I started this evening’s sewing a little past 7:30, having had a friend over for wine & chats. She amusingly compared my sewing efforts to an agile project management approach, with the finished product evolving as the project goes on. I am the user, apparently, so I have to decide what my minimum viable product is, and what features are “above the line”. Apparently my seam allowance problems were “bugs” lol. So tonight’s “sprint” was supposed to be about putting together the midriff and designing/cutting sleeve pieces.
I may be a shitty project team, lol. My timelines are stretching. I no longer think I will be able to complete this in order to wear it this coming Monday. It has crossed my mind to put this aside and do something simple and straightforward to wear on Monday… that may still happen, but we’ll see how things go tomorrow night.
So tonight I was planning to sew the midriff together at one of the side seams (leaving the other open for the side zipper), put the piping on, and then attach the midriff to the bodice. Oddly, the instructions for this pattern (yes they exist! But more as a guideline at this point) say to construct the skirt before the midriff but I can’t see a logical reason why. I’ll probably discover that in the near future, necessitating more seam-ripping. Anyhow, as I am now doing a side zipper and bias-cut for the midriff, I had to re-cut the back without a centre back, on the bias. I am running low on fabric! And then I pinned my pieces onto the bodice and DAMNIT they do not fit. There is too much fabric in the bodice, and I don’t want to ease the bodice into the midriff cuz it’ll look janky. BUT I can change the dimensions of the bodice by adjusting the side seams and the front overlap. (Hey I just realized I don’t think I’ve shared what pattern I’m using… here it is, Vogue 1183.)
Fitting the bodice was a bit of a shock… I really have to be careful with the fitting on this because the front slit could easily turn into hoochie-mama territory if there isn’t enough overlap.

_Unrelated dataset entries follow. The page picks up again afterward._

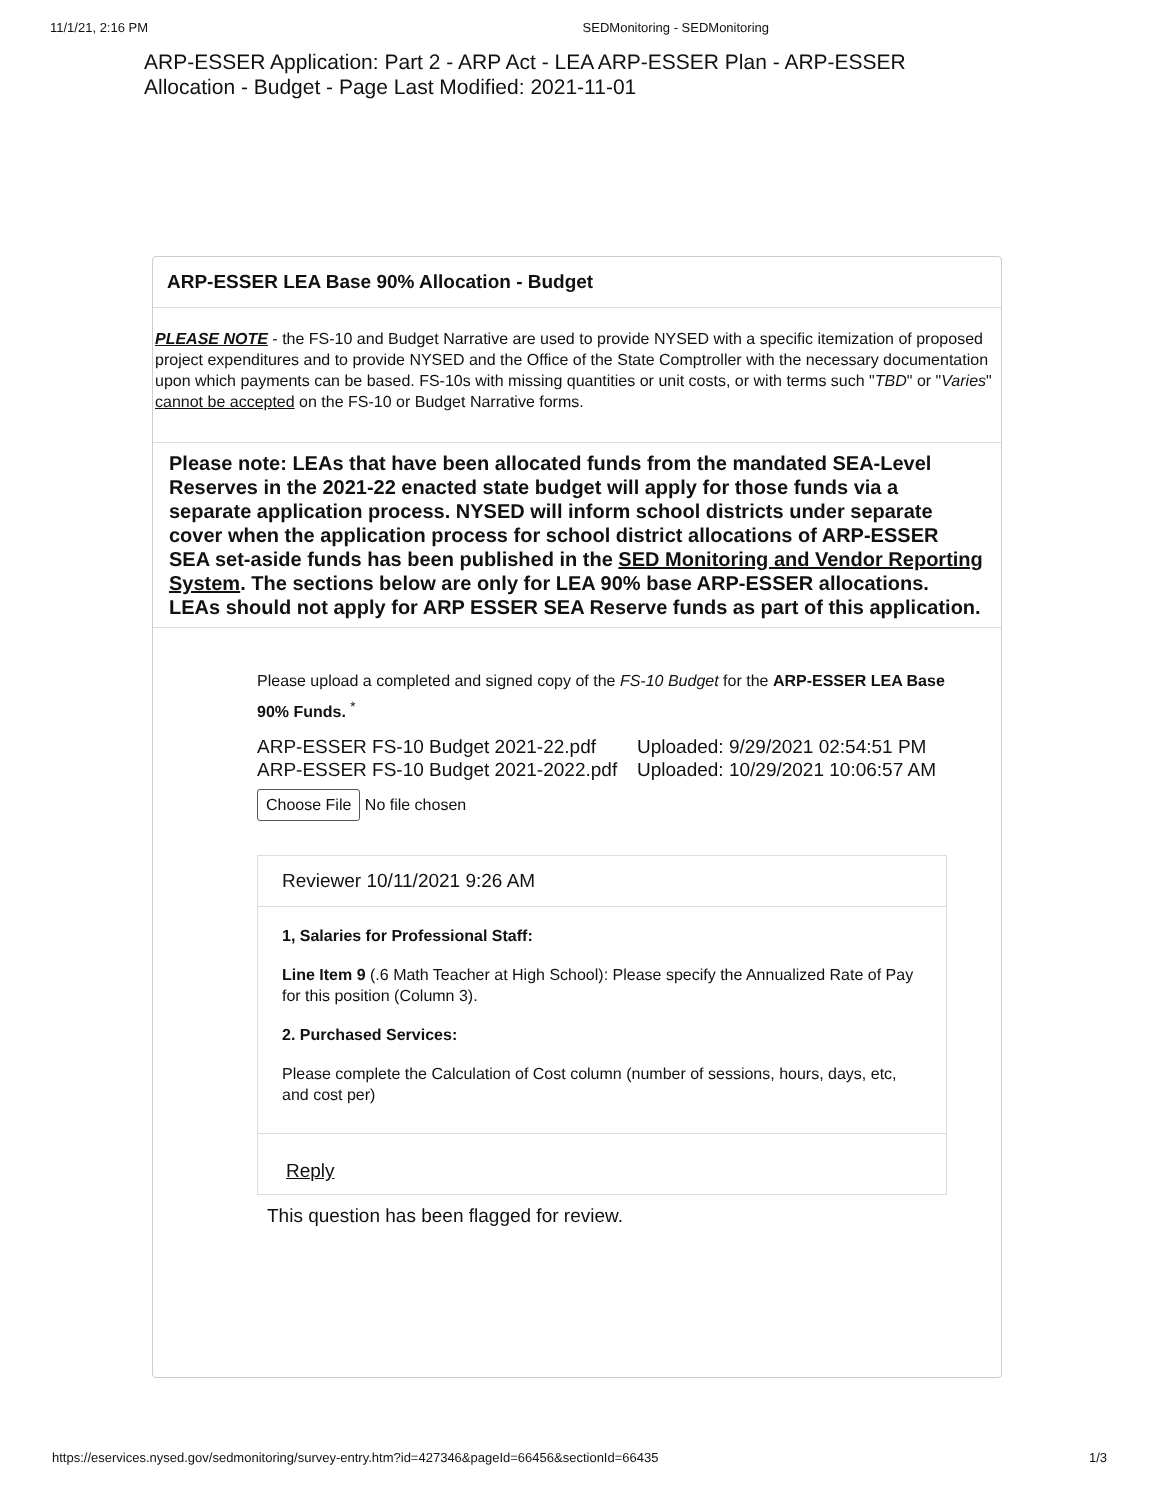11/1/21, 2:16 PM SEDMonitoring - SEDMonitoring
ARP-ESSER Application: Part 2 - ARP Act - LEA ARP-ESSER Plan - ARP-ESSER Allocation - Budget - Page Last Modified: 2021-11-01
ARP-ESSER LEA Base 90% Allocation - Budget
PLEASE NOTE - the FS-10 and Budget Narrative are used to provide NYSED with a specific itemization of proposed project expenditures and to provide NYSED and the Office of the State Comptroller with the necessary documentation upon which payments can be based. FS-10s with missing quantities or unit costs, or with terms such "TBD" or "Varies" cannot be accepted on the FS-10 or Budget Narrative forms.
Please note: LEAs that have been allocated funds from the mandated SEA-Level Reserves in the 2021-22 enacted state budget will apply for those funds via a separate application process. NYSED will inform school districts under separate cover when the application process for school district allocations of ARP-ESSER SEA set-aside funds has been published in the SED Monitoring and Vendor Reporting System. The sections below are only for LEA 90% base ARP-ESSER allocations. LEAs should not apply for ARP ESSER SEA Reserve funds as part of this application.
Please upload a completed and signed copy of the FS-10 Budget for the ARP-ESSER LEA Base 90% Funds. <sup>*</sup>
ARP-ESSER FS-10 Budget 2021-22.pdf
Uploaded: 9/29/2021 02:54:51 PM
ARP-ESSER FS-10 Budget 2021-2022.pdf
Uploaded: 10/29/2021 10:06:57 AM
Choose File No file chosen
Reviewer 10/11/2021 9:26 AM
1, Salaries for Professional Staff:
Line Item 9 (.6 Math Teacher at High School): Please specify the Annualized Rate of Pay for this position (Column 3).
2. Purchased Services:
Please complete the Calculation of Cost column (number of sessions, hours, days, etc, and cost per)
Reply
This question has been flagged for review.
https://eservices.nysed.gov/sedmonitoring/survey-entry.htm?id=427346&pageId=66456&sectionId=66435 1/3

If there is too much overlap, however, the grainline is pulled askew and it looks awful. This is where all that time I spent on the FBA (full bust adjustment) is supposed to pay off, but it’s really hard to see whether it works. There are no photos of this stage but let’s say there could be a whole lot of cleavage if I don’t handle this right.
I was about to cut a new midriff, then realized I may be running out of fabric I can use for the sleeves. So I started to work on drafting the sleeve. Given my lack of fabric, I’m going to bypass the tulip sleeve idea this time and go with a very simple cap sleeve.

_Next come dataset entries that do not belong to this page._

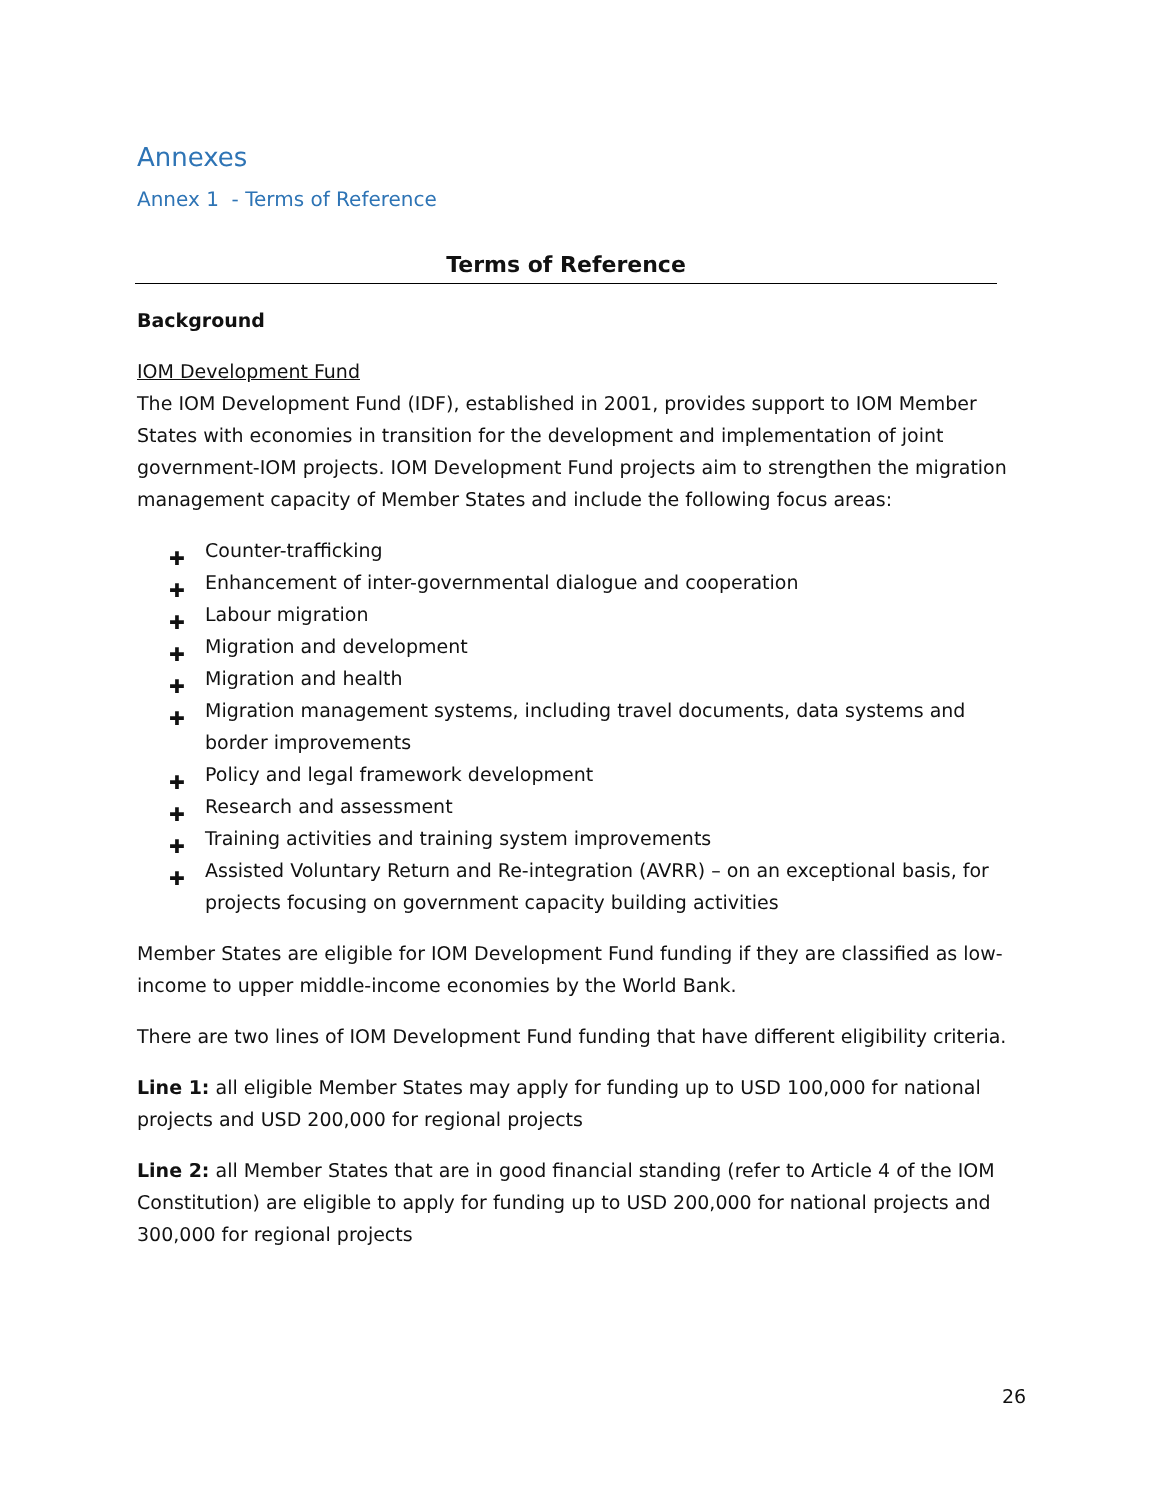Annexes
Annex 1 - Terms of Reference
Terms of Reference
Background
IOM Development Fund
The IOM Development Fund (IDF), established in 2001, provides support to IOM Member States with economies in transition for the development and implementation of joint government-IOM projects. IOM Development Fund projects aim to strengthen the migration management capacity of Member States and include the following focus areas:
✚ Counter-trafficking
✚ Enhancement of inter-governmental dialogue and cooperation
✚ Labour migration
✚ Migration and development
✚ Migration and health
✚ Migration management systems, including travel documents, data systems and border improvements
✚ Policy and legal framework development
✚ Research and assessment
✚ Training activities and training system improvements
✚ Assisted Voluntary Return and Re-integration (AVRR) – on an exceptional basis, for projects focusing on government capacity building activities
Member States are eligible for IOM Development Fund funding if they are classified as low-income to upper middle-income economies by the World Bank.
There are two lines of IOM Development Fund funding that have different eligibility criteria.
Line 1: all eligible Member States may apply for funding up to USD 100,000 for national projects and USD 200,000 for regional projects
Line 2: all Member States that are in good financial standing (refer to Article 4 of the IOM Constitution) are eligible to apply for funding up to USD 200,000 for national projects and 300,000 for regional projects
26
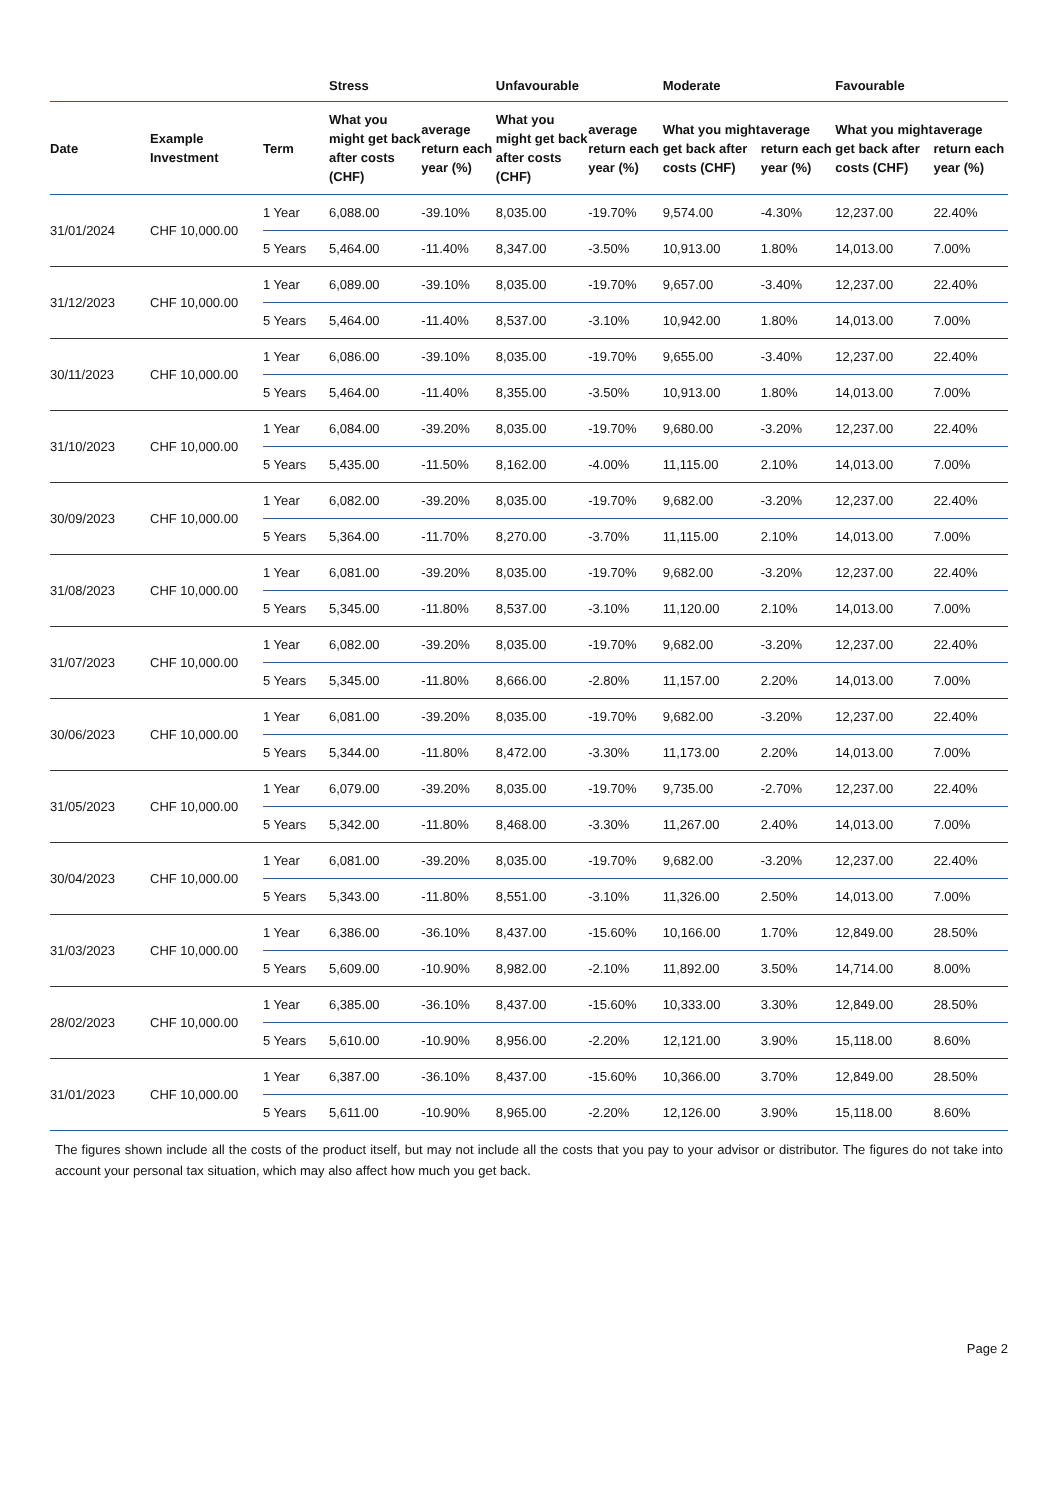| | | | Stress | | Unfavourable | | Moderate | | Favourable | |
| --- | --- | --- | --- | --- | --- | --- | --- | --- | --- | --- |
| Date | Example Investment | Term | What you might get back after costs (CHF) | average return each year (%) | What you might get back after costs (CHF) | average return each year (%) | What you might get back after costs (CHF) | average return each year (%) | What you might get back after costs (CHF) | average return each year (%) |
| 31/01/2024 | CHF 10,000.00 | 1 Year | 6,088.00 | -39.10% | 8,035.00 | -19.70% | 9,574.00 | -4.30% | 12,237.00 | 22.40% |
| | | 5 Years | 5,464.00 | -11.40% | 8,347.00 | -3.50% | 10,913.00 | 1.80% | 14,013.00 | 7.00% |
| 31/12/2023 | CHF 10,000.00 | 1 Year | 6,089.00 | -39.10% | 8,035.00 | -19.70% | 9,657.00 | -3.40% | 12,237.00 | 22.40% |
| | | 5 Years | 5,464.00 | -11.40% | 8,537.00 | -3.10% | 10,942.00 | 1.80% | 14,013.00 | 7.00% |
| 30/11/2023 | CHF 10,000.00 | 1 Year | 6,086.00 | -39.10% | 8,035.00 | -19.70% | 9,655.00 | -3.40% | 12,237.00 | 22.40% |
| | | 5 Years | 5,464.00 | -11.40% | 8,355.00 | -3.50% | 10,913.00 | 1.80% | 14,013.00 | 7.00% |
| 31/10/2023 | CHF 10,000.00 | 1 Year | 6,084.00 | -39.20% | 8,035.00 | -19.70% | 9,680.00 | -3.20% | 12,237.00 | 22.40% |
| | | 5 Years | 5,435.00 | -11.50% | 8,162.00 | -4.00% | 11,115.00 | 2.10% | 14,013.00 | 7.00% |
| 30/09/2023 | CHF 10,000.00 | 1 Year | 6,082.00 | -39.20% | 8,035.00 | -19.70% | 9,682.00 | -3.20% | 12,237.00 | 22.40% |
| | | 5 Years | 5,364.00 | -11.70% | 8,270.00 | -3.70% | 11,115.00 | 2.10% | 14,013.00 | 7.00% |
| 31/08/2023 | CHF 10,000.00 | 1 Year | 6,081.00 | -39.20% | 8,035.00 | -19.70% | 9,682.00 | -3.20% | 12,237.00 | 22.40% |
| | | 5 Years | 5,345.00 | -11.80% | 8,537.00 | -3.10% | 11,120.00 | 2.10% | 14,013.00 | 7.00% |
| 31/07/2023 | CHF 10,000.00 | 1 Year | 6,082.00 | -39.20% | 8,035.00 | -19.70% | 9,682.00 | -3.20% | 12,237.00 | 22.40% |
| | | 5 Years | 5,345.00 | -11.80% | 8,666.00 | -2.80% | 11,157.00 | 2.20% | 14,013.00 | 7.00% |
| 30/06/2023 | CHF 10,000.00 | 1 Year | 6,081.00 | -39.20% | 8,035.00 | -19.70% | 9,682.00 | -3.20% | 12,237.00 | 22.40% |
| | | 5 Years | 5,344.00 | -11.80% | 8,472.00 | -3.30% | 11,173.00 | 2.20% | 14,013.00 | 7.00% |
| 31/05/2023 | CHF 10,000.00 | 1 Year | 6,079.00 | -39.20% | 8,035.00 | -19.70% | 9,735.00 | -2.70% | 12,237.00 | 22.40% |
| | | 5 Years | 5,342.00 | -11.80% | 8,468.00 | -3.30% | 11,267.00 | 2.40% | 14,013.00 | 7.00% |
| 30/04/2023 | CHF 10,000.00 | 1 Year | 6,081.00 | -39.20% | 8,035.00 | -19.70% | 9,682.00 | -3.20% | 12,237.00 | 22.40% |
| | | 5 Years | 5,343.00 | -11.80% | 8,551.00 | -3.10% | 11,326.00 | 2.50% | 14,013.00 | 7.00% |
| 31/03/2023 | CHF 10,000.00 | 1 Year | 6,386.00 | -36.10% | 8,437.00 | -15.60% | 10,166.00 | 1.70% | 12,849.00 | 28.50% |
| | | 5 Years | 5,609.00 | -10.90% | 8,982.00 | -2.10% | 11,892.00 | 3.50% | 14,714.00 | 8.00% |
| 28/02/2023 | CHF 10,000.00 | 1 Year | 6,385.00 | -36.10% | 8,437.00 | -15.60% | 10,333.00 | 3.30% | 12,849.00 | 28.50% |
| | | 5 Years | 5,610.00 | -10.90% | 8,956.00 | -2.20% | 12,121.00 | 3.90% | 15,118.00 | 8.60% |
| 31/01/2023 | CHF 10,000.00 | 1 Year | 6,387.00 | -36.10% | 8,437.00 | -15.60% | 10,366.00 | 3.70% | 12,849.00 | 28.50% |
| | | 5 Years | 5,611.00 | -10.90% | 8,965.00 | -2.20% | 12,126.00 | 3.90% | 15,118.00 | 8.60% |
The figures shown include all the costs of the product itself, but may not include all the costs that you pay to your advisor or distributor. The figures do not take into account your personal tax situation, which may also affect how much you get back.
Page 2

I began with a sleeve piece nicked from a random pattern off my shelf and traced off the sleeve cap, then promptly slashed it to ribbons and taped it back up until I got this shape (roughly). I want the top and bottom of the sleeve to align with the piping from the side front and side back seams, because I am a fool who enjoys self-torture like matching up seams and piping on an armhole. It only took two versions of the paper pattern piece (and one episode of Project Runway from season 17) to get it right! And I think I even have enough for seam allowance. I’ve tried this on a couple of times and I think it will nicely show off the shape of my shoulders without making them look broad.
Matching up the stripes on the sleeve is something I’ll try to do for the front, but I am not going to get too freaky about it.
I was thinking of putting piping into the shoulder seam, but I think it is better for my sanity if I only try to pipe the bottom of the sleeve and then the lower part of the armhole. However, that might also emphasize broad shoulders so there will be some more design humming and hawing tomorrow.
Yeah, I’m so not getting this done by next Monday. Not unless I sew all bloody weekend, but I have family things to do, and my lover-man probably wants to see me not covered in thread with pins sticking out of my mouth.